_Exercise:_
When you retype the records that follow, keep each word as it is and drop any pictures.

■ ■ ■ ■ ■

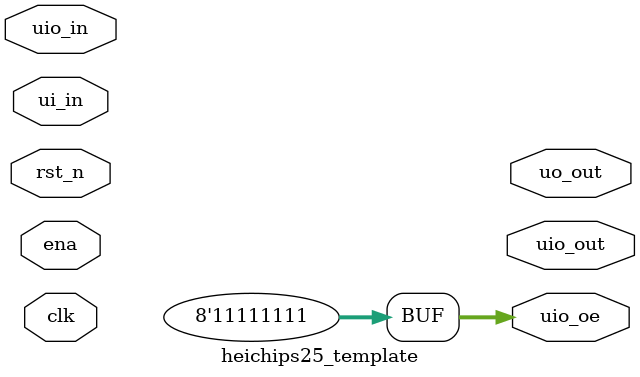
<source format=v>


`default_nettype none

module heichips25_template (
    input  wire [7:0] ui_in,    // Dedicated inputs
    output wire [7:0] uo_out,   // Dedicated outputs
    input  wire [7:0] uio_in,   // IOs: Input path
    output wire [7:0] uio_out,  // IOs: Output path
    output wire [7:0] uio_oe,   // IOs: Enable path (active high: 0=input, 1=output)
    input  wire       ena,      // always 1 when the design is powered, so you can ignore it
    input  wire       clk,      // clock
    input  wire       rst_n     // reset_n - low to reset
);

    // List all unused inputs to prevent warnings
    wire _unused = &{ena, ui_in[7:1], uio_in[7:0], uo_out[7:0], uio_out[7:0]};

    assign uio_oe  = '1;

endmodule



    

</source>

■ ■ ■ ■ ■

_Solution to this exercise:_
<source format=v>


`default_nettype none

module heichips25_template (
    input  wire [7:0] ui_in,    // Dedicated inputs
    output wire [7:0] uo_out,   // Dedicated outputs
    input  wire [7:0] uio_in,   // IOs: Input path
    output wire [7:0] uio_out,  // IOs: Output path
    output wire [7:0] uio_oe,   // IOs: Enable path (active high: 0=input, 1=output)
    input  wire       ena,      // always 1 when the design is powered, so you can ignore it
    input  wire       clk,      // clock
    input  wire       rst_n     // reset_n - low to reset
);

    // List all unused inputs to prevent warnings
    wire _unused = &{ena, ui_in[7:1], uio_in[7:0], uo_out[7:0], uio_out[7:0]};

    assign uio_oe  = '1;

endmodule



    

</source>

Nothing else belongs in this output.